Task prompt => Nothing before the line containing "Originální cartridge Xerox" belongs in the answer; quote that line and all lines after it through the end of the material, word for word.

Data for this task =>

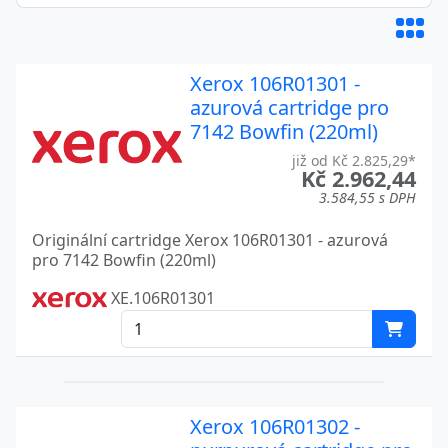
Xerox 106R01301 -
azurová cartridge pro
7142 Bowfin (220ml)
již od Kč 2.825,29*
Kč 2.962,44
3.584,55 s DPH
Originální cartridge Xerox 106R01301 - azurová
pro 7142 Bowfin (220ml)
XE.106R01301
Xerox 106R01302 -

Solution below =>
Originální cartridge Xerox 106R01301 - azurová
pro 7142 Bowfin (220ml)
XE.106R01301
Xerox 106R01302 -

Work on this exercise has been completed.